Parsing of tmp buffers(?) breaks relative include handling

I have a setup.org file which I include in my notes files with #+setupfile: setup.org. This file lives in my root roam directory, and in subdirectories I include it with #+setupfile: ../setup.org. This works fine in normal operation.

Currently db builds don’t work, and I believe it is because. I believe it copies the contents of files to a tmp buffer without setting the current directory. This means that the relative link is no longer correct. At first glance I think it is working for base #+setupfile: setup.org includes (not sure thout)

I haven’t dived into the code yet or properly debugged, but some things I need to test are:

  • Does it work for #+setupfile: setup.org for notes in my base roam directory
  • Does it work if I specify the absolute path. (I don’t want to do this as a long-term solution as this path isn’t the same on all my machines
  • Investigate how parsing of files works and how it switches directories and manages tmp buffers etc.
  • I noticed that there have been several PRs merged modifying how updates are handled so I might do a bisect to see where this occured.

I suspect this could be fixed by changing the current working directory when parsing tmp buffers, but I’ll need to dive in.

Has anyone else had an issue similar to this? My current workaround is to copy setup.org into each of my subdirectories, and this seems to be working ok.
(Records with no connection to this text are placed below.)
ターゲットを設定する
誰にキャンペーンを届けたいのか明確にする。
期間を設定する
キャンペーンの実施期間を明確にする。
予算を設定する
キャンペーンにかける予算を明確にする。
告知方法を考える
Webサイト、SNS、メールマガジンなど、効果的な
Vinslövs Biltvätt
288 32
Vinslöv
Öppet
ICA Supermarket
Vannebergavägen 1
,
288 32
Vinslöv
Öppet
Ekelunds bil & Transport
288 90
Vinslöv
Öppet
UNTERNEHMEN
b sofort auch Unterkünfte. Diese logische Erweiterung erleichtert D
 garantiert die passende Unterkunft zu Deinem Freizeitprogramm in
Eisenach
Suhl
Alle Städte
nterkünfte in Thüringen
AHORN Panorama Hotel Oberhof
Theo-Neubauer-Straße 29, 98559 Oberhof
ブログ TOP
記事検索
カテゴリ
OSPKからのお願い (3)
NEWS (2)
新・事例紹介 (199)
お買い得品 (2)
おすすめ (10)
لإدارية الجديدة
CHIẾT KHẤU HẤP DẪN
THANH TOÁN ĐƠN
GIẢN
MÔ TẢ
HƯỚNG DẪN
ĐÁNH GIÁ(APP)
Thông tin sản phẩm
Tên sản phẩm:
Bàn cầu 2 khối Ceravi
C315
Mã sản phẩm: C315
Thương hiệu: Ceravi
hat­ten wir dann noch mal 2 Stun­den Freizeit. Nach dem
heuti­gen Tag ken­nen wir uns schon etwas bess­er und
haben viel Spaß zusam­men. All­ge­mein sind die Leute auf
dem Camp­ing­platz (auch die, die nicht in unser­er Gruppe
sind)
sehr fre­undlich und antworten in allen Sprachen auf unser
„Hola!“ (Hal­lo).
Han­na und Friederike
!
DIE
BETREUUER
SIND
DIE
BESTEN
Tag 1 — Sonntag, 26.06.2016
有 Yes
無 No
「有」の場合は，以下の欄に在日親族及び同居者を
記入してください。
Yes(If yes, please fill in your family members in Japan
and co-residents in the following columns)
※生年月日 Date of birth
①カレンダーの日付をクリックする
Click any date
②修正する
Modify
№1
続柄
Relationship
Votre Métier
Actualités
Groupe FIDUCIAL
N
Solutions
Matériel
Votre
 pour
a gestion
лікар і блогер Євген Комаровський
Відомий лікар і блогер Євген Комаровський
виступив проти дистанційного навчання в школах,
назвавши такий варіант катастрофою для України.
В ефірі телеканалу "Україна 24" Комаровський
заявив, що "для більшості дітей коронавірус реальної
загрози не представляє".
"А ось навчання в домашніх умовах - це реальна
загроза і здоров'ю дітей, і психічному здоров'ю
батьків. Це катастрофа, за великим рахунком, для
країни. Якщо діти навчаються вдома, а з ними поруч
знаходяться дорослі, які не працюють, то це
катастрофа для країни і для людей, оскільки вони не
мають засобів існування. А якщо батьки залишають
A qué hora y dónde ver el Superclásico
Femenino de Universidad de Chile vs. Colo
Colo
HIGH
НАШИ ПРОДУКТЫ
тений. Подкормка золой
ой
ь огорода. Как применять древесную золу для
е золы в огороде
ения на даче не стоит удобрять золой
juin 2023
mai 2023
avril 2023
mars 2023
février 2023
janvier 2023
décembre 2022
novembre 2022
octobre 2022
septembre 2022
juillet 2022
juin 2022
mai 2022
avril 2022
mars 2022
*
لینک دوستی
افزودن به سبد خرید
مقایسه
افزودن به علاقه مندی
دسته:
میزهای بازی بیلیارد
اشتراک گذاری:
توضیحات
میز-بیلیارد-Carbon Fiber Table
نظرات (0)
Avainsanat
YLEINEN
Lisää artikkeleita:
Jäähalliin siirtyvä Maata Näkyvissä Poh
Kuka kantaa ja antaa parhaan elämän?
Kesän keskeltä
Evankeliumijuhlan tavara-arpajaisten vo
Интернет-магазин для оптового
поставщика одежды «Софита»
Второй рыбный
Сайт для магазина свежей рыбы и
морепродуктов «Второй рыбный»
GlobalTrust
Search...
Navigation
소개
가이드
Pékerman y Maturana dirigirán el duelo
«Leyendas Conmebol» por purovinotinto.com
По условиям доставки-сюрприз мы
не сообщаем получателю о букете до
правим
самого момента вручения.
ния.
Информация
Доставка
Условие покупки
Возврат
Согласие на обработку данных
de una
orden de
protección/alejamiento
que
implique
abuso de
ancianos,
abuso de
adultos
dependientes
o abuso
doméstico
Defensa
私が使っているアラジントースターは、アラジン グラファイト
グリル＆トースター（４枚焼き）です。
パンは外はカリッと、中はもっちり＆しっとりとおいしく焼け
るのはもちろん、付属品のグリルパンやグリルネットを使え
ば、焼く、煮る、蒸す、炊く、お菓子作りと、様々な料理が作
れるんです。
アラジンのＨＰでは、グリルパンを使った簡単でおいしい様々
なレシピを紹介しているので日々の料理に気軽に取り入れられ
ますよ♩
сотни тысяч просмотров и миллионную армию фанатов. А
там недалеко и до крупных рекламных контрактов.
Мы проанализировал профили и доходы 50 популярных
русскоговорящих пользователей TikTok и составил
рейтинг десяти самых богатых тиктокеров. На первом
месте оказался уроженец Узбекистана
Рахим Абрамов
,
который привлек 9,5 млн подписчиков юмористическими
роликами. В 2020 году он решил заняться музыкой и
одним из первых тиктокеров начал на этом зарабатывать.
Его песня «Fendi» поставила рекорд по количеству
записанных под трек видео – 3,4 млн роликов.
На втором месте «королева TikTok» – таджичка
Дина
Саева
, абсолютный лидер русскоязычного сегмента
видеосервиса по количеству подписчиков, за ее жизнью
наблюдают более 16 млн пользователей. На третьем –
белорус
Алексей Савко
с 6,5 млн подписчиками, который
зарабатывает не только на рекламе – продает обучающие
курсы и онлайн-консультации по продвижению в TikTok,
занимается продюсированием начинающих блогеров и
I used to have relative links in #+setupfile: for a long time. The Org-roam database built fine but during interactive capture sessions I always had warnings, something like “could not find setup file” emanated by Org-mode in temporary capture buffers. It annoyed me a lot and I switched to absolute paths perhaps a month ago. So the behaviour you describe has probably been introduced relatively recently.

By the way, I’d argue you, you can have different file paths on different machines and still be able to use absolute file paths everywhere in Emacs. By means of symlinks.

Machine A: /absolute/path-A/to/my/files/
Machine B: /absolute/path-B/to/my/files/

On both machines create symbolic links /my/symlink/path/to/my/files/ pointing to the respective locations, and use the symlink paths in your config and Org-mode files. This may require patience because you’ll need to figure packages or parts of your Emacs config which need real paths and adjust the respective bits with file-truename or directory-abbrev-alist. In most situations this won’t be necessary though. This is just a suggestion, I haven’t tried such a setup across different machines. On the other hand, I heavily rely on symbolic links, org-directory including, on my single computer and they seem to work so far.